Task prompt
List each line in the entries below that contains the string "axis", copying the whole line. Only matches in the same case count.

Supplied entries
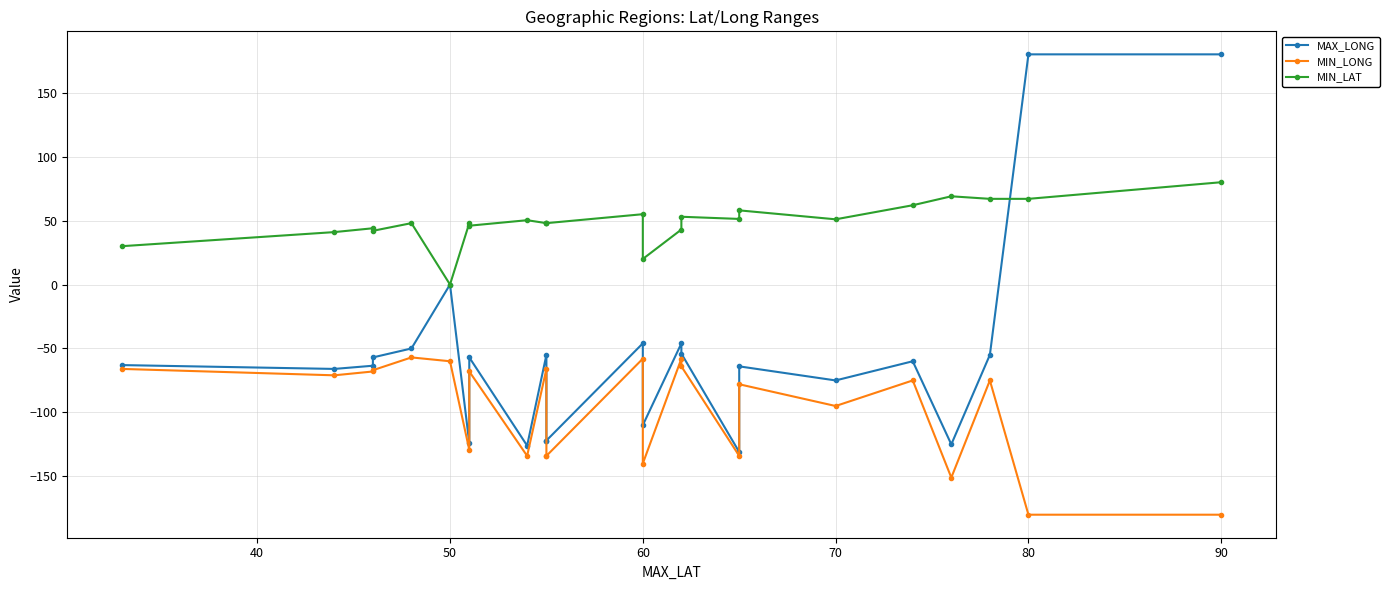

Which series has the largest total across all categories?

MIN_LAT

--

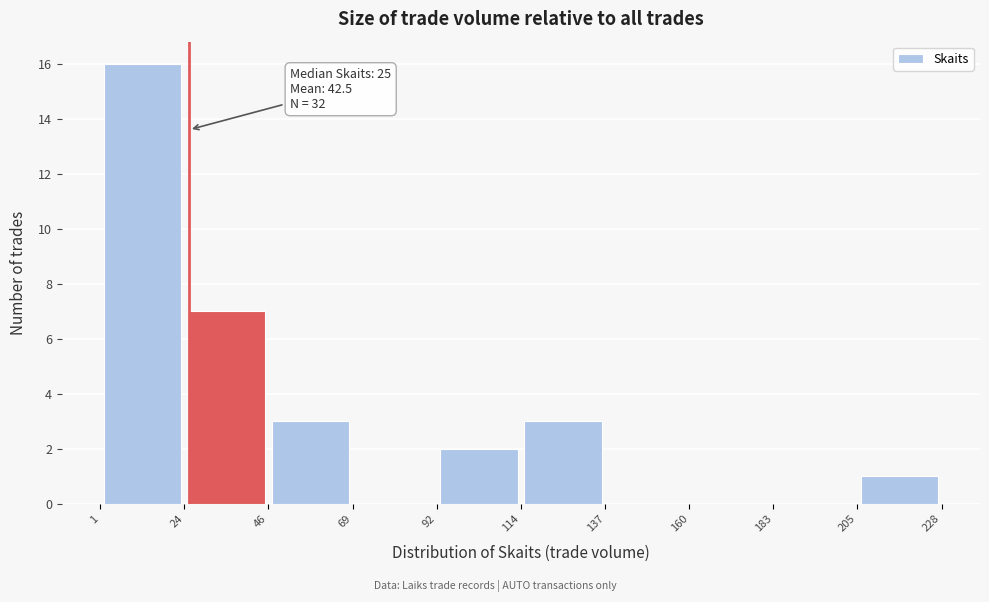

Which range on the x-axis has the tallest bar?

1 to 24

...

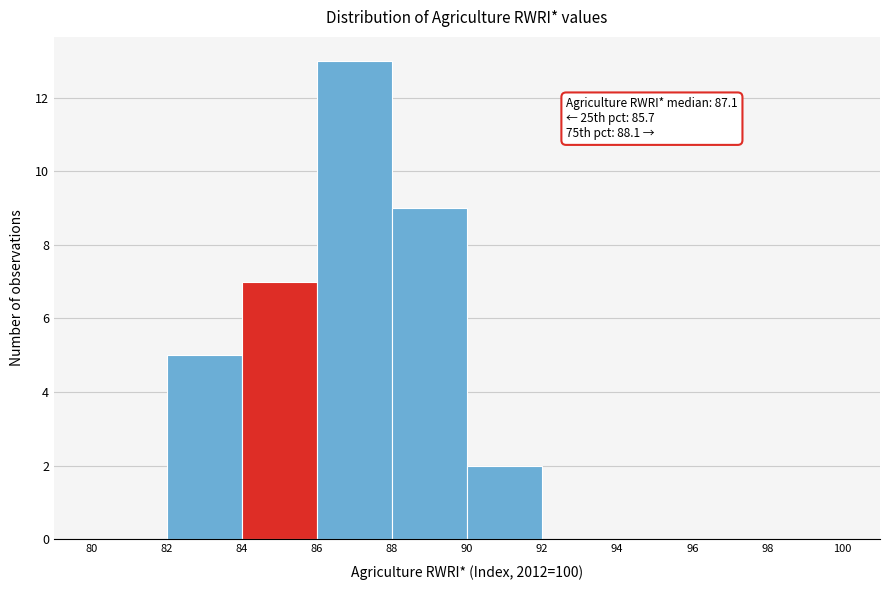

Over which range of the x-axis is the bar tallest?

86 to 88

Expected answer
Which range on the x-axis has the tallest bar?
Over which range of the x-axis is the bar tallest?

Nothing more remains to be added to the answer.